Let’s just say that I think that this specific interaction should be discussed in the PEP.

And to be clear, the grep command I used was my own build of grep using mingw - available here. Running the same test with ripgrep works perfectly. The default version of grep from scoop has the same problem as my build, so I suspect it’s common to mingw-built software (ripgrep is written in rust). My feeling is that there’s a certain class of users/systems that would be hit by this issue1 but I have no real feel for how big that group would be. (Offtopic, I’d love to find more modern native builds of the GNU tools for Windows that didn’t have these issues, but I’ve been looking for a long time to no avail).
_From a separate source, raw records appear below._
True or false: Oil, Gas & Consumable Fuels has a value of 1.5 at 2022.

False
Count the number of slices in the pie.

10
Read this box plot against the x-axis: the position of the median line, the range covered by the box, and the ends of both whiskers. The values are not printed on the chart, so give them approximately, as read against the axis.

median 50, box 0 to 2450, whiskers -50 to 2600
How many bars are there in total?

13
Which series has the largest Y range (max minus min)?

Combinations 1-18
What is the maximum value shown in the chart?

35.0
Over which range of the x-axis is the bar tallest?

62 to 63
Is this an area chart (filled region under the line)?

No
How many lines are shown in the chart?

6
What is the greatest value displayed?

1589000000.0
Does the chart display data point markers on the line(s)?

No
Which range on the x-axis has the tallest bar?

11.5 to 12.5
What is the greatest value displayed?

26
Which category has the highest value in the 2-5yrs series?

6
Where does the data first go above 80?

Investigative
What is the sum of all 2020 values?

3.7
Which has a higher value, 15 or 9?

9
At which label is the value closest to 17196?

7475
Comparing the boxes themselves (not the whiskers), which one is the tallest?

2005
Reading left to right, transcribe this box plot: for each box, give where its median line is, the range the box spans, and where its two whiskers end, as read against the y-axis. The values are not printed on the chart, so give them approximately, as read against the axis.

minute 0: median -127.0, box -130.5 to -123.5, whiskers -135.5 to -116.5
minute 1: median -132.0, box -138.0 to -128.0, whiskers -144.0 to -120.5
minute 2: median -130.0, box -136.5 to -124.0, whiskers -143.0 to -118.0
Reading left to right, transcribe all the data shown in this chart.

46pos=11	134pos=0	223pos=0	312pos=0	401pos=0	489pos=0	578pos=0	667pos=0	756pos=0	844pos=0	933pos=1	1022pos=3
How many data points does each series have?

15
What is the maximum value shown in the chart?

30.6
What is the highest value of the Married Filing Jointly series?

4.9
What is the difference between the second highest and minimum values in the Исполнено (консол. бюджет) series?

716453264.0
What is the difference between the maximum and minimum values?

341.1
1 Well, at least I am in that class, and I’m arrogant enough to think I’m not the only one :wink:

I’d like to know how many users who would upgrade to a new version of Python (where this default encoding would be changed) would be surprised by the change of default encoding. I know this would be a difficult question to answer. My thoughts:

  • Those who run scripts (CI, management, etc) will run those scripts on the same environment, know that to upgrade their environment will require dev anyway.
  • Those started to learn Python are likely to download Python once, and stick with it until they know more. Sticking with the same version means their input and output text files will have the same encoding as they’re created and read by the same executable (unless they download input from the internet / course instructors etc, but at that point it’s already broken as Linux Python won’t be able to read those correctly now)
  • System internals and configuration, which isn’t terribly common on Windows as compared to Linux.
  • Larger applications using Python should be bundling their own Python or calling the system Python with specific configuration anyway.
  • Professional developers using Python, who I hope are at least aware of encoding, could be heavily affected by this change.

Another thing:

This is another discussion, but should Python on Windows be updating the manifest of its subprocesses to set the active code-page be the same as the running Python?